Nous pouvons voir, sur les deux vidéos, Sonko au milieu d’une foule, coiffé d’un chapeau vert et vêtu d’un haut beige.

Capture 02 Meta check relu CS Senegal-politique-manifestation-Sonko

Avec les captures issues des deux vidéos, nous avons effectué une recherche via Google Earth, un logiciel de géocartographie créé par Google.

Capture d'écran de la publication
Vidéo similaire à gauche, vidéo à vérifier à droite

Les résultats permettent d’avoir une vue satellitaire de la zone où cette manifestation a été organisée.

Capture 04 Meta check relu CS Senegal-politique-manifestation-Sonko

En outre, nous retrouvons également le tweet d’un internaute reprenant la même vidéo que nous vérifions, avec une partie de la description rapportée par Viviane Dacoury sur Facebook. Sous ce tweet ou en réaction à cette publication, nous pouvons voir d’autres internautes répondre que la vidéo n’a aucun lien avec une supposée sortie de « prison » de Sonko.

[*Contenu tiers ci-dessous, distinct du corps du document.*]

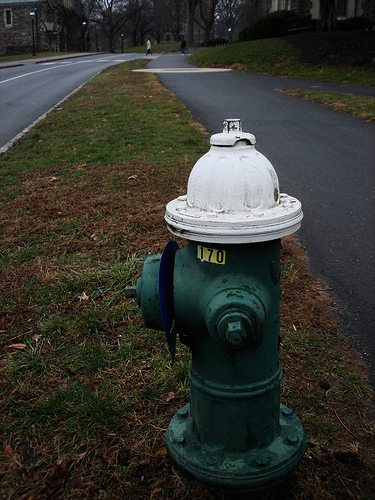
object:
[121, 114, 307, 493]
hydrant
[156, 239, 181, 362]
disk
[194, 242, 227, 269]
number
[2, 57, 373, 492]
grass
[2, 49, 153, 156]
road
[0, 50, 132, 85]
line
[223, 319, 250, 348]
bolt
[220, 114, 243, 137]
bolt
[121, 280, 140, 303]
bolt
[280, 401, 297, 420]
bolt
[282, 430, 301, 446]
bolt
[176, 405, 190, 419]
bolt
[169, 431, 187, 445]
bolt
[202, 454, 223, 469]
bolt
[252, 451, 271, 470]
bolt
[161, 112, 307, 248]
cap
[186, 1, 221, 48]
tree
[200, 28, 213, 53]
trunk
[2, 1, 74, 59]
building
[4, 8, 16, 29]
window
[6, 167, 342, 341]
dry grass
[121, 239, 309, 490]
base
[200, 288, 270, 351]
plug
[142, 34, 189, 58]
people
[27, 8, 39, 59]
lamp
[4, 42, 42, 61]
bushes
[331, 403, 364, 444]
twig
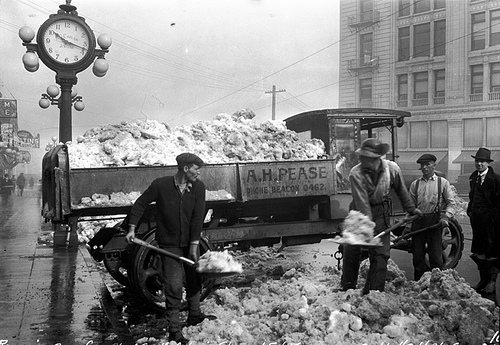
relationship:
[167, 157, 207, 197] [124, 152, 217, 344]
head of a man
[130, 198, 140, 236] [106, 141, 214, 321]
arm of a person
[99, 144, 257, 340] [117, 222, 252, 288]
man has shovel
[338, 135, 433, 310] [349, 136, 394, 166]
man has hat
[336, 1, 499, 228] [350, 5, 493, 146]
building has windows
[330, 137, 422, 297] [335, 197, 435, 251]
man has shovel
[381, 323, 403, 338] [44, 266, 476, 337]
rock on ground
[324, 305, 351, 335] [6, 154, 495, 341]
rock on ground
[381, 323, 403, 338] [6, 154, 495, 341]
rock on ground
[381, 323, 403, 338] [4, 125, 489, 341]
rock on ground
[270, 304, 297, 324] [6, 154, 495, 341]
rock on ground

Capture d'écran de la publication
Captures d'écran de différentes réactions d'internautes

En poursuivant nos recherches, nous retrouvons d’autres publications sur la manifestation du 14 mars 2023 aux Parcelles Assainies à Dakar.

C’est le cas du reportage de la chaîne Africanews sur le sujet publié le 15 mars 2023 sur sa chaîne YouTube. Nous pouvons y voir qu’Ousmane Sonko arbore toujours les mêmes coiffure et vêtements que sur la vidéo que nous vérifions.

Capture 08 Meta check relu CS Senegal-politique-manifestation-Sonko

Nous n'avons pas pu trouver la vidéo originale publiée par ces utilisateurs.

Toutefois, les résultats de nos recherches nous permettent d’affirmer qu’elle est antérieure à la condamnation avec sursis d’Ousmane Sonko.